Text shown:

Model Article: A pathway from midcingulate cortex to posterior insula gates nociceptive hypersensitivity (Tan et al 2017)
This is a beautiful and insightful paper from Rohini Kuner’s lab. I’m using this as an exemplary model of how to causally implicate a brain region in some kind of pain behavior. The general approach is to take a region of interest, push and pull it (manipulate) using some kind of selective manipulative method like optogenetics, and then look at various aspects of the output of interest (in this case pain hypersensitivity due to capsaicin).
That’s the general approach to many circuit papers these days. Of course, each biological question will necessitate lots of idiosyncratic variations in how to address the question. But overall, there is a general model of:
Region of interest -> Silence/Activate (Manipulate) Neurons in Region -> Look for Effect on Behavioral Output -> Iteratively Apply the Manipulation to Find Additional Information about the Circuit
OK. So let’s break this down. I’m going to focus less on the actual results and more on the rationale, approach and question that each part of this paper addresses.
Human Clinical Observation about Role of Some Structure in a Behavioral Phenomenon:
Notably, the contributions of the MCC in pain have not been specifically interrogated, despite its consistent and marked activation in human subjects and patients demonstrating clinical deviations from normal pain sensitivity.
Correlate to the role of the human structure to a relevant animal model
Ex vivo electrophysiological recordings in rodent models of pain have demon- strated synaptic potentiation in the anterior cingulate cortex (ACC), suggesting the ACC is involved in pain memories.

[Figure understanding tasks]

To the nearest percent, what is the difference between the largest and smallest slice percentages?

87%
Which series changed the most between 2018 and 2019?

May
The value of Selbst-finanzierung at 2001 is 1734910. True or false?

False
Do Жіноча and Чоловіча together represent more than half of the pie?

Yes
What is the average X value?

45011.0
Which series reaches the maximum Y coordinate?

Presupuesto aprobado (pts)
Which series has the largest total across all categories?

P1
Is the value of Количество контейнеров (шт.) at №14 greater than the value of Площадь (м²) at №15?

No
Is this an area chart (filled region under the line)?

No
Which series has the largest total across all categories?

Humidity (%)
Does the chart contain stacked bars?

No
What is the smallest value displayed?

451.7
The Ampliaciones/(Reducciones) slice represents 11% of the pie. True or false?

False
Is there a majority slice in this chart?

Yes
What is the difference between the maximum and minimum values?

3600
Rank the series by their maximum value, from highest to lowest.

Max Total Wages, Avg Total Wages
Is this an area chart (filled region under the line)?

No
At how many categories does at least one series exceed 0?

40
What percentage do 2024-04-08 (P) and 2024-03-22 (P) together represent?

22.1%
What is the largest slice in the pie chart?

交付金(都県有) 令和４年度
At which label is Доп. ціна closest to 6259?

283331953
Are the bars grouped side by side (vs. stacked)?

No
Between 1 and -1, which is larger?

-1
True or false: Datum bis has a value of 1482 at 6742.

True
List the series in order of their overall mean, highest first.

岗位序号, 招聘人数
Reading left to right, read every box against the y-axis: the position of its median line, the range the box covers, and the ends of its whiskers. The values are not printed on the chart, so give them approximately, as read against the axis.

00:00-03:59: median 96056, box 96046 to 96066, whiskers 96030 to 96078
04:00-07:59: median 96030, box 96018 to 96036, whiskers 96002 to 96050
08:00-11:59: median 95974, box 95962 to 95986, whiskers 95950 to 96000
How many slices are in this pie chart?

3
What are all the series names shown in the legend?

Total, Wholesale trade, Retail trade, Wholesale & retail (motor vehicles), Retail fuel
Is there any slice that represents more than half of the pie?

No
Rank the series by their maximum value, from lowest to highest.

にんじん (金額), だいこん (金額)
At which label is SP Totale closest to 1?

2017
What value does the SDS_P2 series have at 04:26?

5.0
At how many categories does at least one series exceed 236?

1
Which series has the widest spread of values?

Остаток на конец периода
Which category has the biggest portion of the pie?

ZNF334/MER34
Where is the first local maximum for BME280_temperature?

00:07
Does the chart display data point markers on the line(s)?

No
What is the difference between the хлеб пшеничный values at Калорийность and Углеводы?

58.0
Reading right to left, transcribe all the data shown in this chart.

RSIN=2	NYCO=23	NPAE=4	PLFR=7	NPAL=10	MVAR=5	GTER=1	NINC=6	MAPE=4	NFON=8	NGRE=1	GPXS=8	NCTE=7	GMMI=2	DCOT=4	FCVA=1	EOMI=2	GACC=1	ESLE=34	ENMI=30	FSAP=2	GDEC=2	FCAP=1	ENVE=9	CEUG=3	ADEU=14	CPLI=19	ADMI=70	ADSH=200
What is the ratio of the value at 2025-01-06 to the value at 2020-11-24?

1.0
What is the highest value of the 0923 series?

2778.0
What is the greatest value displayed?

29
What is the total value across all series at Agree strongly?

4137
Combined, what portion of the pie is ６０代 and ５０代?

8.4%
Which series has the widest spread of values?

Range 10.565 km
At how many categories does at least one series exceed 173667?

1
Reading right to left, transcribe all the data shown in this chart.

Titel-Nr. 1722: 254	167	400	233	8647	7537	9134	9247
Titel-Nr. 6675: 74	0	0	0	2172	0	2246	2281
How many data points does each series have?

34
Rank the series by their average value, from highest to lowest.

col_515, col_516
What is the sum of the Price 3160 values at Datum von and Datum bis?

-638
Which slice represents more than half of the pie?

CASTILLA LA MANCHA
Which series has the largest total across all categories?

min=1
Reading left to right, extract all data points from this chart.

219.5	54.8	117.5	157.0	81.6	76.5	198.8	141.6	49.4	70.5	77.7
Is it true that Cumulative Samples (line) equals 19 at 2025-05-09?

Task to carry out:
Print the entire text above on the midcingulate cortex pain paper, word for word, without the data.

Completed task:
Model Article: A pathway from midcingulate cortex to posterior insula gates nociceptive hypersensitivity (Tan et al 2017)
This is a beautiful and insightful paper from Rohini Kuner’s lab. I’m using this as an exemplary model of how to causally implicate a brain region in some kind of pain behavior. The general approach is to take a region of interest, push and pull it (manipulate) using some kind of selective manipulative method like optogenetics, and then look at various aspects of the output of interest (in this case pain hypersensitivity due to capsaicin).
That’s the general approach to many circuit papers these days. Of course, each biological question will necessitate lots of idiosyncratic variations in how to address the question. But overall, there is a general model of:
Region of interest -> Silence/Activate (Manipulate) Neurons in Region -> Look for Effect on Behavioral Output -> Iteratively Apply the Manipulation to Find Additional Information about the Circuit
OK. So let’s break this down. I’m going to focus less on the actual results and more on the rationale, approach and question that each part of this paper addresses.
Human Clinical Observation about Role of Some Structure in a Behavioral Phenomenon:
Notably, the contributions of the MCC in pain have not been specifically interrogated, despite its consistent and marked activation in human subjects and patients demonstrating clinical deviations from normal pain sensitivity.
Correlate to the role of the human structure to a relevant animal model
Ex vivo electrophysiological recordings in rodent models of pain have demon- strated synaptic potentiation in the anterior cingulate cortex (ACC), suggesting the ACC is involved in pain memories.